Task requirements
1: Please copy everything in the Nintendo commentary from "And to make" down to "dispute and disagreement.".
2: According to the Nintendo commentary, which strategy have Nintendo executives long been known to favor?

Extract provided

:::::

Nintendo will learn this, I am sure. But it will take a while for a perfectionist product-maker to transform into an adaptable service provider.

And to make things worse, it is doing this through a joint venture. Iwata-san has admitted they need help, and sought it from DeNA. Now he needs to make sure that the alliance actually works and is not, like most alliances, riven by faction, dispute and disagreement.

Service-based design requires a tight integration of business intelligence and design. It requires all parts of the development chain to understand what they are doing and why, using metrics to understand where the challenges are, and then design instinct, skill and experience to solve those challenges. Any publisher who makes F2P games with third part developers will know how difficult it is managing the close, trust-based relationship that is critical to making these processes work. When two parties are involved, not just one, the us-versus-them mentality needs to be quashed. And that is hard.

Now imagine you are doing that with some of the gaming world’s most beloved IP, that is critical to the ongoing success of one of the biggest game companies in the world. Making quick, agile decisions (which King and Supercell have mastered) will be difficult in a joint venture involving a company that is used to taking its time. The transition to a service will be painful. And it is happening in a competitive environment, leading to…

Pitfall 3: competing in a red ocean

Nintendo executives have long been known to be aficionados of Blue Ocean Strategy, which focuses on creating new markets, not competing in existing markets. Smart device gaming is about as red an ocean as you can get, and that is not Nintendo’s strength. It seeks out new waters. It zigs when others zag. This announcement looks like zagging to me.

:::::

Source material
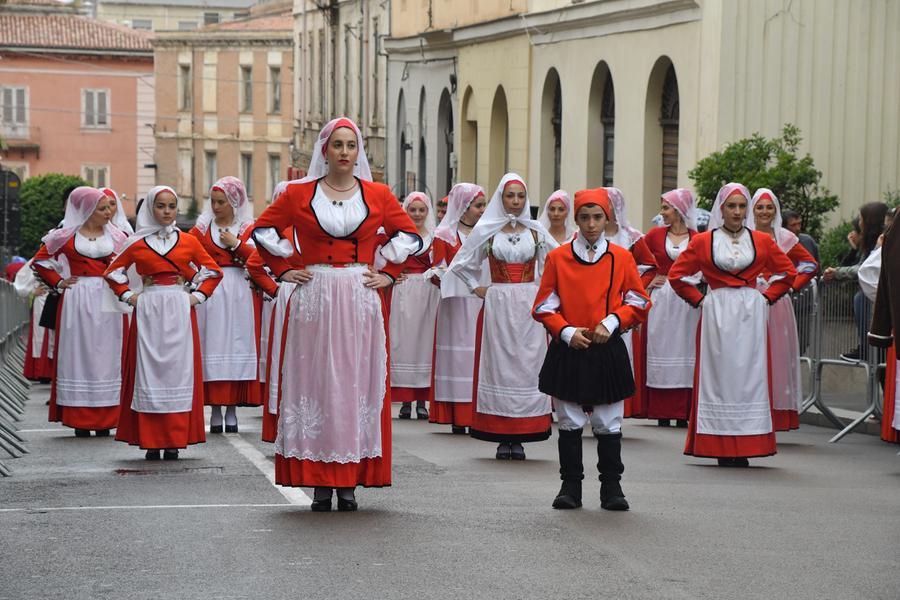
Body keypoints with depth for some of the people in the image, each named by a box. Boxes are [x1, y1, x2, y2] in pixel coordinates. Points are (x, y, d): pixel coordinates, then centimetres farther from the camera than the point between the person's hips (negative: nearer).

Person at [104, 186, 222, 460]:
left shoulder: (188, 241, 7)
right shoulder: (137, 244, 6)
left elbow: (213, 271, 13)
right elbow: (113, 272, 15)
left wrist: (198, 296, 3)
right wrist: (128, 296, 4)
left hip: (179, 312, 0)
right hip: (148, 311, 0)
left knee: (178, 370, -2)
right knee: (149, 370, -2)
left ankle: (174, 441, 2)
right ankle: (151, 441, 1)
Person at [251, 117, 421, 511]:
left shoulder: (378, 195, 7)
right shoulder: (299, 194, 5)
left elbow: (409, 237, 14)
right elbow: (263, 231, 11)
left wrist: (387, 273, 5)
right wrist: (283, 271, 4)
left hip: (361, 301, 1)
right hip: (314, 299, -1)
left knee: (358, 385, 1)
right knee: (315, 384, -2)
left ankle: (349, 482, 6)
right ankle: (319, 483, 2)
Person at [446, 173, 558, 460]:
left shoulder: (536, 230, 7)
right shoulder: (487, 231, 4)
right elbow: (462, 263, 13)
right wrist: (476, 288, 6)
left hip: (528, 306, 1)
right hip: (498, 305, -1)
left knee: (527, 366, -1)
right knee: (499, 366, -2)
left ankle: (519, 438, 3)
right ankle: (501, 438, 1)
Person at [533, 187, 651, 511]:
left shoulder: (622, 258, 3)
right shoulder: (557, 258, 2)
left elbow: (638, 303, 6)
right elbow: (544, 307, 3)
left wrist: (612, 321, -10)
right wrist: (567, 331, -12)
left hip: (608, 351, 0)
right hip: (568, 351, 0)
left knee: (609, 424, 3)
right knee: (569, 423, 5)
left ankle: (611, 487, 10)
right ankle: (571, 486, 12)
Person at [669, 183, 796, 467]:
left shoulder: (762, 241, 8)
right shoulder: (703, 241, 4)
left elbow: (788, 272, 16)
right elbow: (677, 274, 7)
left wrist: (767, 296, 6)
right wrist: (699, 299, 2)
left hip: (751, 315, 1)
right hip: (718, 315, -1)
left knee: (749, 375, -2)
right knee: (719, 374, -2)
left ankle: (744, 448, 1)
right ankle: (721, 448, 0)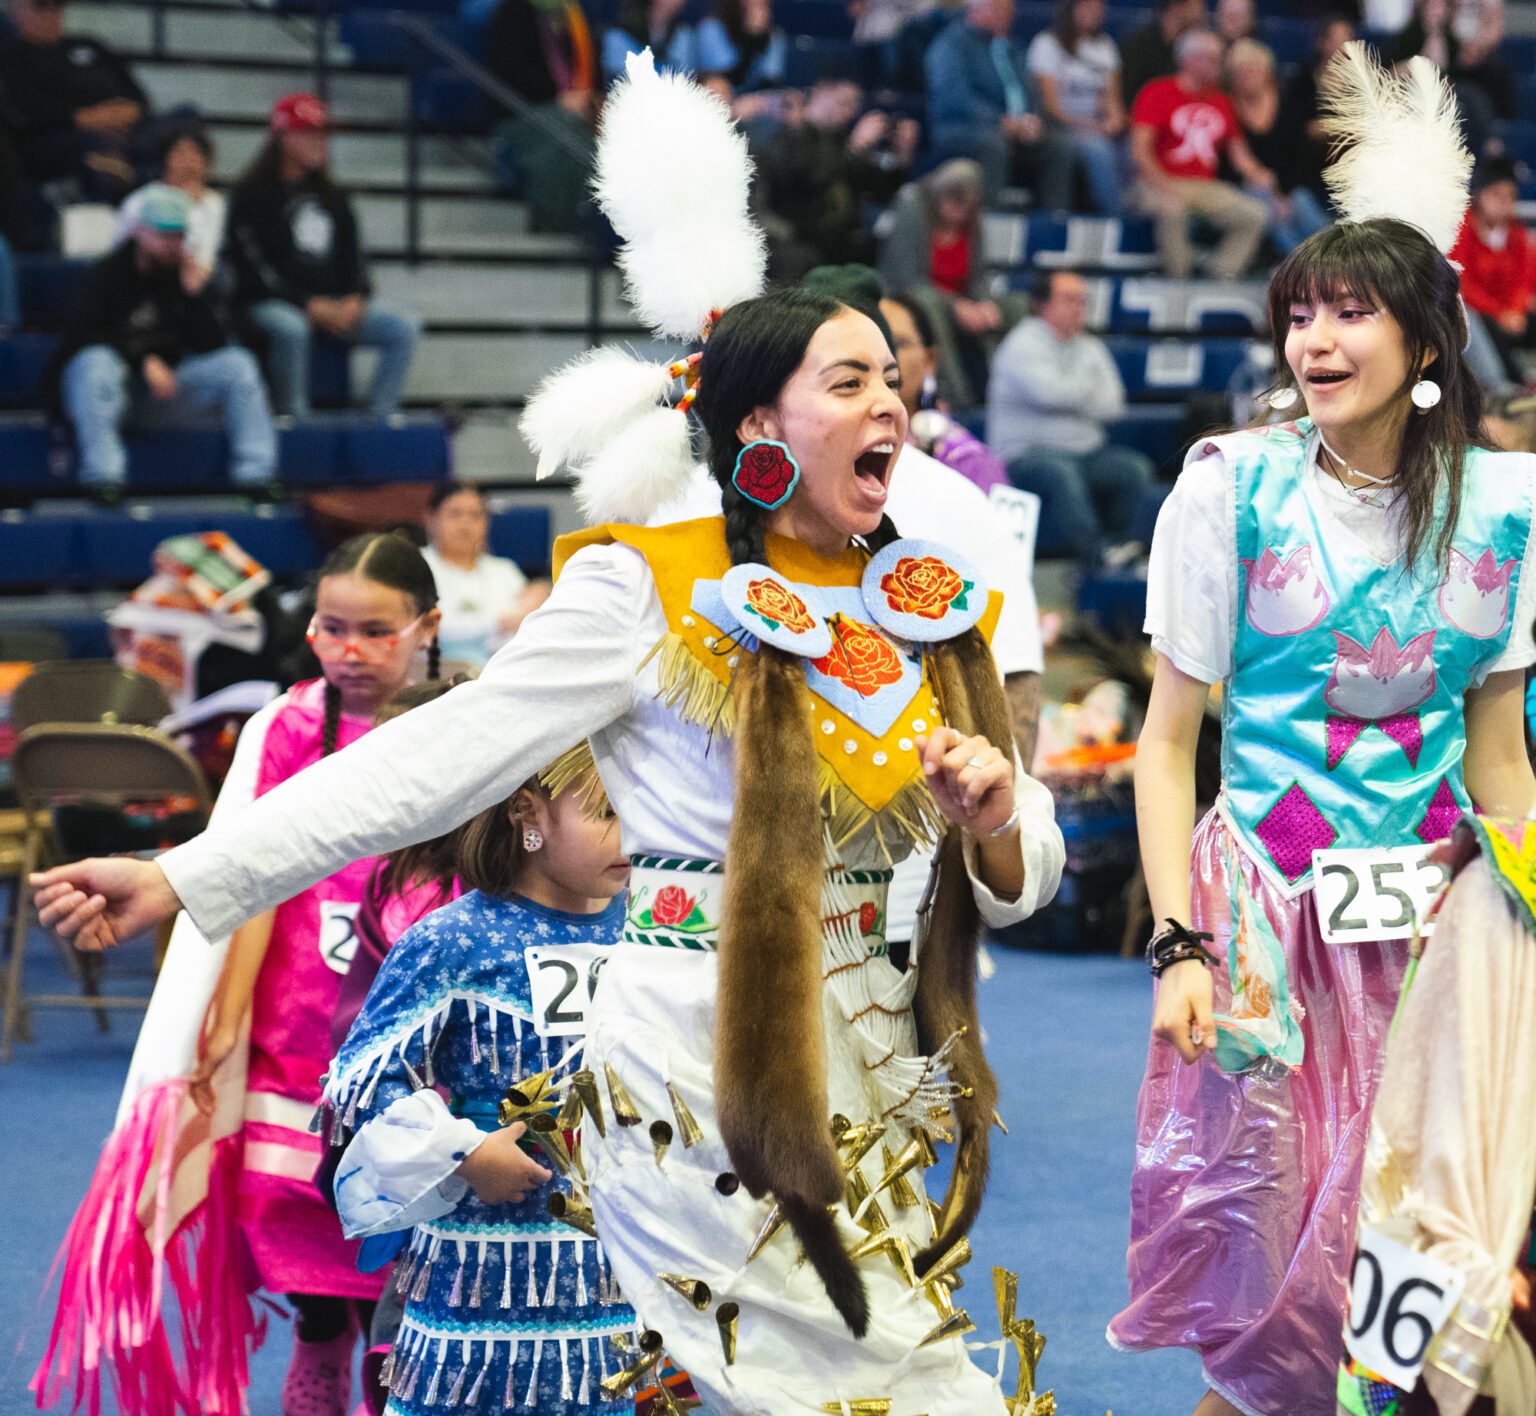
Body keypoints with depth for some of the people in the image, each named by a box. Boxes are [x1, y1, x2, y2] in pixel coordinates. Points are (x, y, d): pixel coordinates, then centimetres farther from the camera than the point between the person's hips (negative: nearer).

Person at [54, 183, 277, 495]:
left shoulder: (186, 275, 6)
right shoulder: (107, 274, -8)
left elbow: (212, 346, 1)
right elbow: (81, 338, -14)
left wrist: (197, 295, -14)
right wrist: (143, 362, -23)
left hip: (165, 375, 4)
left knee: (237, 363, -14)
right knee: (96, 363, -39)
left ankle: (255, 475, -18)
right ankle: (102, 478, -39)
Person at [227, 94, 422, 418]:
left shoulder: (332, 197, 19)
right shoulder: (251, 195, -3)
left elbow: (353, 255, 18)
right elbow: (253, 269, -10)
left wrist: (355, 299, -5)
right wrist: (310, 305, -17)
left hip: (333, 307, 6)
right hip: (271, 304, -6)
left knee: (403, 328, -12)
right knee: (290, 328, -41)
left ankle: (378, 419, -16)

:::::

Answers to the tasks
1:
And to make things worse, it is doing this through a joint venture. Iwata-san has admitted they need help, and sought it from DeNA. Now he needs to make sure that the alliance actually works and is not, like most alliances, riven by faction, dispute and disagreement.

2: Blue Ocean Strategy